All The Roadrunning Mark Knopfler & Emmylou Harris
09.05.2006, 09:30 UhrVon Manfred Bleskin
Eigentlich ist es wurscht, ob der Schotte aus Glasgow und die US-Amerikanerin aus Birmingham/Alabama tatsächlich eine so innige Beziehung pflegen wie die Photos im Booklet suggerieren. Der Eindruck ist jedenfalls da, und musikalisch harmonieren die beiden zweifellos ganz inniglich.
Hie der vom Rock and Roll zu einem der besten zeitgenössischen Countryinterpreten Konvertierte, da die wohl unbestrittene Countryqueen unserer Tage. Dass sich die beiden dann auch noch bei einer TV-Veranstaltung zu Ehren von Chet Atkins, des seit Jahrzehnten sicherlich besten Contrygitarristen der Welt, kennen lernten gibt dem Projekt einen irgendwie religiösen Anstrich.
Symbolträchtige sieben Jahre hat es gedauert, bis dass eines der besten Alben des Genres der letzten Jahre entstand. Musikalisch ist alles stimmig. Da ist nichts schräg, da reibt sich nichts aneinander, da gehört alles zusammen, und störte etwas, wäre es nicht auf die Platte gekommen. Sicher, so ist Country nun einmal. Zumeist. Aber da ist weder die banal-bürgerliche Peinlichkeit eines Garth Brooks noch die schrill-plebejische Aufdringlichkeit einer Dolly Parton. Master Marks Stimme ist so sanft wie selten zuvor, Emmylou Harris’ klingt mädchenhaft-hell, ohne die Kristalltöne zu tangieren, die sonst manche ihrer Songs nicht leicht verdaulich machen.

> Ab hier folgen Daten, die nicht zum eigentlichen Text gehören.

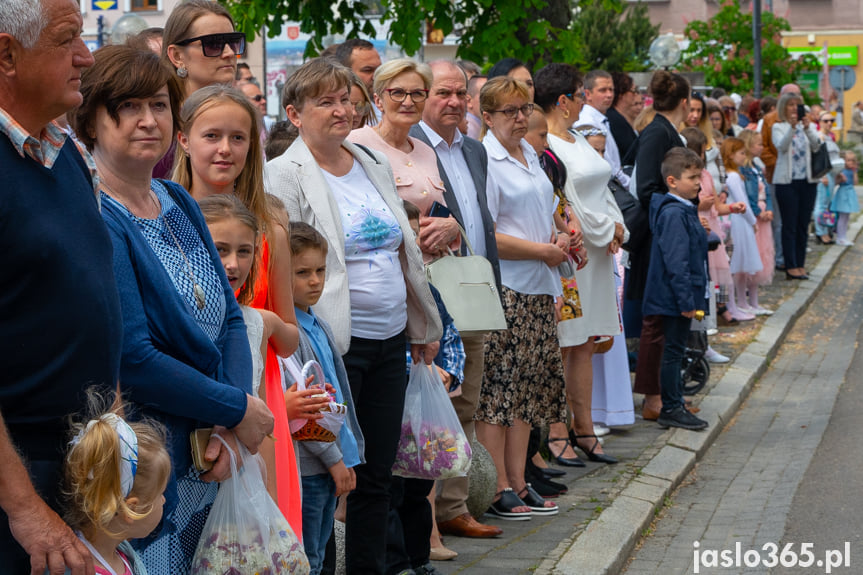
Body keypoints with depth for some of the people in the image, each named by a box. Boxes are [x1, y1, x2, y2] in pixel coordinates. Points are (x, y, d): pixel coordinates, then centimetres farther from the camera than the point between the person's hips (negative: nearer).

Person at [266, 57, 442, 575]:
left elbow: (406, 253, 19)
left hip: (390, 341, 7)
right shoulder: (285, 176, -8)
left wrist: (424, 325, 18)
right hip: (335, 346, -6)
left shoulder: (375, 165, 12)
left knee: (378, 473, 12)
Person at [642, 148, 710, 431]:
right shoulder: (673, 214, -19)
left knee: (675, 349, 15)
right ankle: (670, 409, 4)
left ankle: (675, 405, 24)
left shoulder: (685, 210, 13)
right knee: (673, 349, -2)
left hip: (682, 296, 10)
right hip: (675, 297, -10)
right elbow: (675, 261, -23)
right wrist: (686, 300, -23)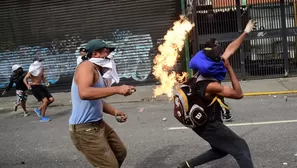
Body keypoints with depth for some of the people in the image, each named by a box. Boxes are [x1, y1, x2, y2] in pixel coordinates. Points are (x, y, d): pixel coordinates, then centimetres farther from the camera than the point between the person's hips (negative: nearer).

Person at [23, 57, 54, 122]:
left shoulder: (42, 68, 6)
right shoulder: (32, 70, -14)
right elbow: (25, 79, -11)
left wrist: (46, 82, 1)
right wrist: (27, 85, -29)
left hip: (40, 86, 7)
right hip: (34, 87, -7)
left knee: (51, 99, 1)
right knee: (45, 100, -18)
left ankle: (38, 109, 18)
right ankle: (42, 117, -4)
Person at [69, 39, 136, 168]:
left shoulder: (96, 71, 15)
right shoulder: (87, 66, -16)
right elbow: (84, 93, -35)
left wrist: (114, 112, 7)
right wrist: (117, 89, -32)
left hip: (98, 124, 10)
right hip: (85, 129, -10)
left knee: (120, 152, 22)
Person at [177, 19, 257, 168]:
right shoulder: (211, 86, -30)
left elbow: (229, 50, 2)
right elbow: (238, 94, -22)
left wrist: (246, 32, 6)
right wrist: (229, 68, -24)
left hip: (203, 122, 9)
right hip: (208, 125, -9)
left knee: (220, 150, 25)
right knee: (241, 148, -5)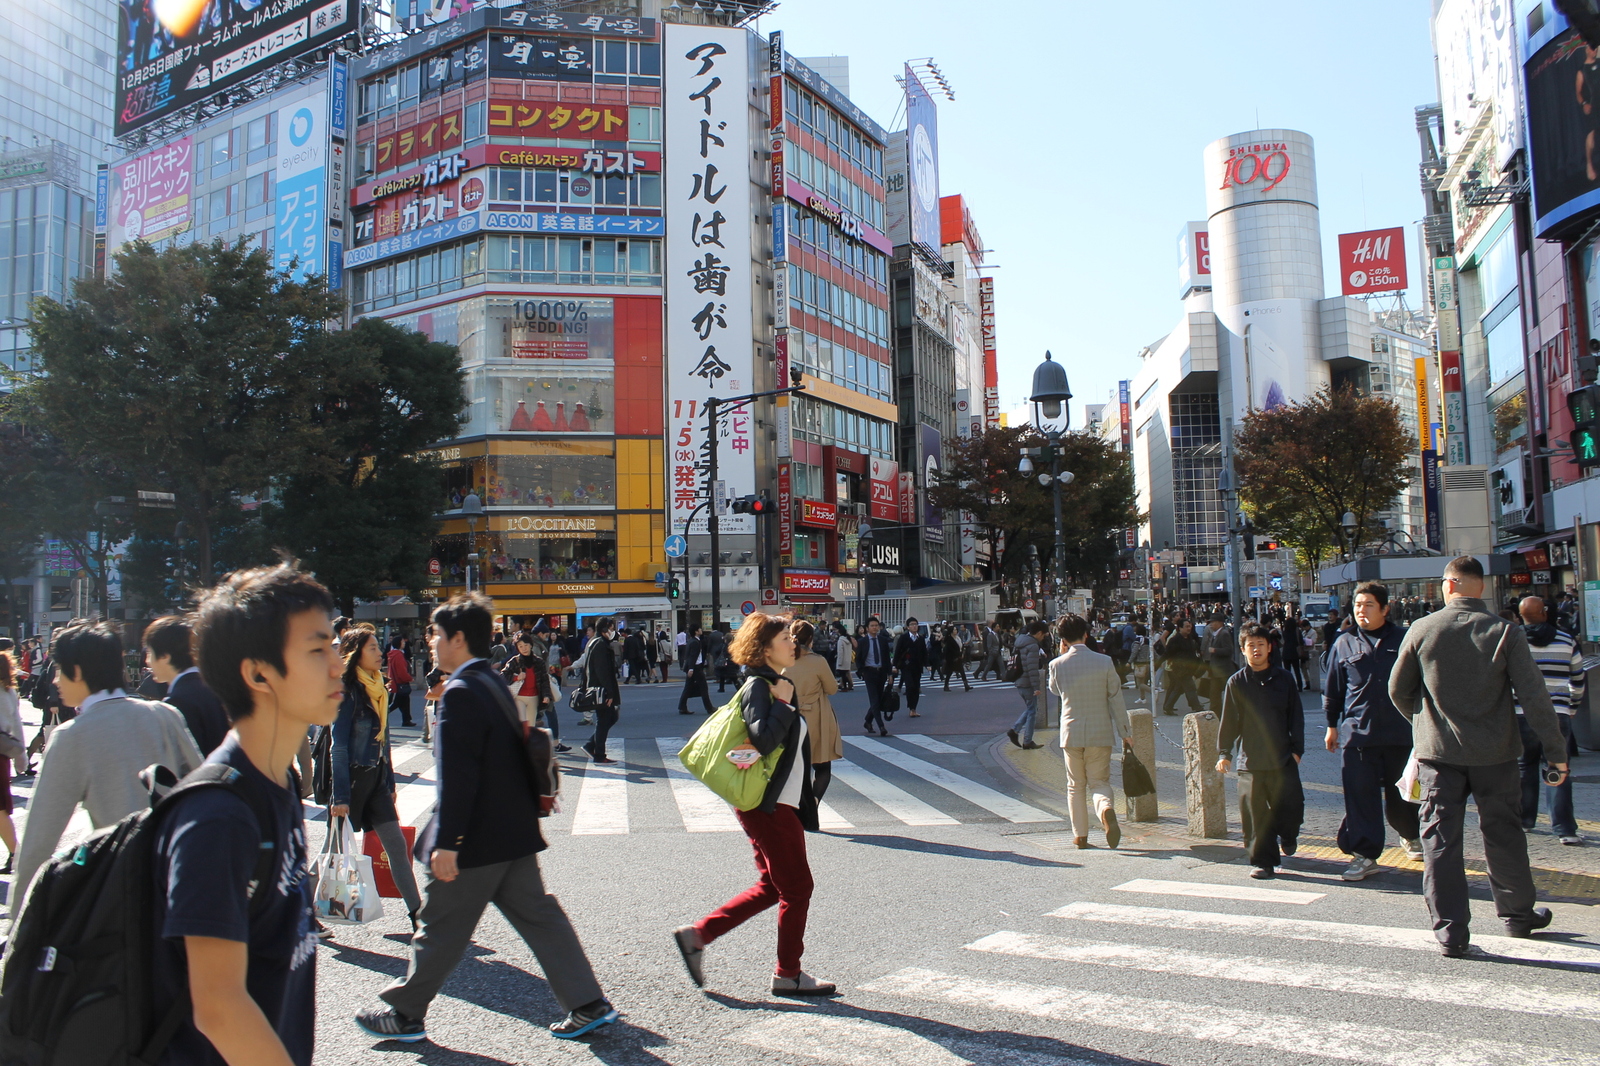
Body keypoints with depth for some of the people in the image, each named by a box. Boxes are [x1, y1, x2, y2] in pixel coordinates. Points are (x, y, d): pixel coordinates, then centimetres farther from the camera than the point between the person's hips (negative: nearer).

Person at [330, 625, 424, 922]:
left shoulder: (377, 690, 7)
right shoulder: (348, 691, -15)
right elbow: (339, 747, -17)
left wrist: (390, 783, 15)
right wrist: (340, 796, -19)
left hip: (376, 778, 7)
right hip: (352, 777, -7)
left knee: (397, 845, 3)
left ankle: (418, 913, 5)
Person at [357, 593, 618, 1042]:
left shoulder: (460, 693, -18)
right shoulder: (496, 686, 11)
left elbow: (457, 778, -22)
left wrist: (446, 842, -20)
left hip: (477, 839, -9)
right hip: (515, 834, 9)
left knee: (441, 928, 8)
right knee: (538, 915, 12)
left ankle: (404, 1014, 25)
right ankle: (588, 1003, 13)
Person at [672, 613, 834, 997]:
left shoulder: (777, 684, 15)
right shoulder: (759, 686, -14)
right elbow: (763, 739, -30)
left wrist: (806, 795, 22)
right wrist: (783, 704, -22)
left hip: (781, 803, 10)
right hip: (767, 805, -10)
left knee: (772, 887, 15)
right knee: (797, 886, 0)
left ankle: (697, 935, 18)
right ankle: (788, 975, 15)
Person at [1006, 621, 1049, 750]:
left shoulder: (1021, 641, 12)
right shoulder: (1033, 645, -17)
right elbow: (1033, 668, -23)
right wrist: (1037, 687, -23)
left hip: (1019, 682, 9)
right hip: (1028, 683, -9)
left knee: (1030, 709, 19)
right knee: (1032, 711, 2)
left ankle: (1014, 730, 8)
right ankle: (1027, 742, 6)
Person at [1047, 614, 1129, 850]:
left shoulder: (1057, 665, -5)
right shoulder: (1104, 662, -6)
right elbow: (1116, 699, -2)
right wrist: (1124, 733, 7)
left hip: (1071, 733, 0)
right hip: (1100, 733, 0)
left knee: (1076, 786, 13)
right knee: (1099, 782, 9)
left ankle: (1080, 835, 14)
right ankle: (1106, 808, -22)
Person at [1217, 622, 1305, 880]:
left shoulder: (1283, 678, 4)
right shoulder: (1236, 683, 2)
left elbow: (1296, 716, 8)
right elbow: (1228, 720, 3)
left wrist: (1297, 749, 4)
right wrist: (1225, 753, -1)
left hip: (1283, 758, 0)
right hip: (1250, 760, 0)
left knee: (1292, 806, 0)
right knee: (1254, 813, 0)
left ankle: (1287, 836, 34)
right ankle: (1264, 861, 12)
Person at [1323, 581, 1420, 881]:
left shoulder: (1404, 640, 2)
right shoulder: (1344, 644, 6)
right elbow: (1333, 690, 11)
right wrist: (1332, 726, 11)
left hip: (1400, 731, 0)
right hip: (1356, 731, 0)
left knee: (1400, 793, 12)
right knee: (1360, 795, -2)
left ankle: (1411, 835, 40)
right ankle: (1365, 854, 5)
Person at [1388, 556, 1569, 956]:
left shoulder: (1422, 630, -6)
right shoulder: (1506, 633, -8)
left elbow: (1398, 690, 3)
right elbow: (1534, 696, -9)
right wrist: (1556, 750, -2)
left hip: (1437, 752, -1)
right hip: (1495, 753, 1)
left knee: (1440, 840, 4)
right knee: (1503, 835, 17)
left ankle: (1450, 930, 5)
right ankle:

Die Bandbreite ist traditionell: Bluegrass, Balladen, ein ganz klein wenig Countryrock. Auch die Instrumente sind in der Geschichte der weißen US-Volksmusik beheimatet. Neben Knopflers unverwechselbarer Gitarre, bei der immer noch die Dire Straits selig mitschwingen, ist Rhythmusgitarrist Richard Bennett ein einfühlsamer Begleiter. Bassist Glen Worf zupft die Saiten so gut, aber auch so kräftig, dass einem – so man nur ein kleines Piepsgerät sein eigen nennt – schon die Lautsprecher bersten können. Schlagzeuger Chad Cromwell, wie Worf Mitglied in Knopflers aktueller Tourband, schlägt eine saubere Trommel, akzentuiert, aber nicht rockig. Glen Duncans Geige und Mandoline sowie die Pedal Steel Guitar von Dan Dugmore ergänzen das Ganze auf brillante Weise.
Textlich hingegen ist "All The Roadrunning" nicht immer reibungsfrei. Das Stück "If This Is Goodbye" beispielsweise. Knopfler, der wieder einmal alle Songs allein verfasst hat, lässt sich vom Schriftsteller Ian McEwan inspirieren, der kurz nach den Terroranschlägen auf das New Yorker World Trade Center am 11. September 2001 über die letzten Anrufe geschrieben hat, die über die Mobiltelefone aus den Türmen kamen. Anrufe, um "I Love You" zu sagen.
Liebe ist auch Thema in "Belle Star", in dem Knopfler auf die Worte von "mamma" und "daddy" fußend, verkündet, dass tiefe Gefühle keine Einbahnstraße sind. Auch in "This Is Us" erzählt er – natürlich immer mit seiner Duettpartnerin - "dass Liebe viel stärker ist als Hass. (Der Song) zelebriert ein ganz gewöhnliches Leben, in dem Liebe die Oberhand behält, in dem man sich verliebt, heiratet, Kinder bekommt und später das Fotoalbum hervorholt."
Und für dieses Szenario ist "All The Roadrunning" der ideale Soundtrack. Was nicht bedeuten soll, dass Sie, so Sie es denn noch nicht sind, unbedingt vor den beiden einzigen Deutschland-Konzerten von Knopfler/Harris am 28.05.06 in Hamburg und am 06.06.06 in Frankurt/Main vor den Traualtar treten müssen.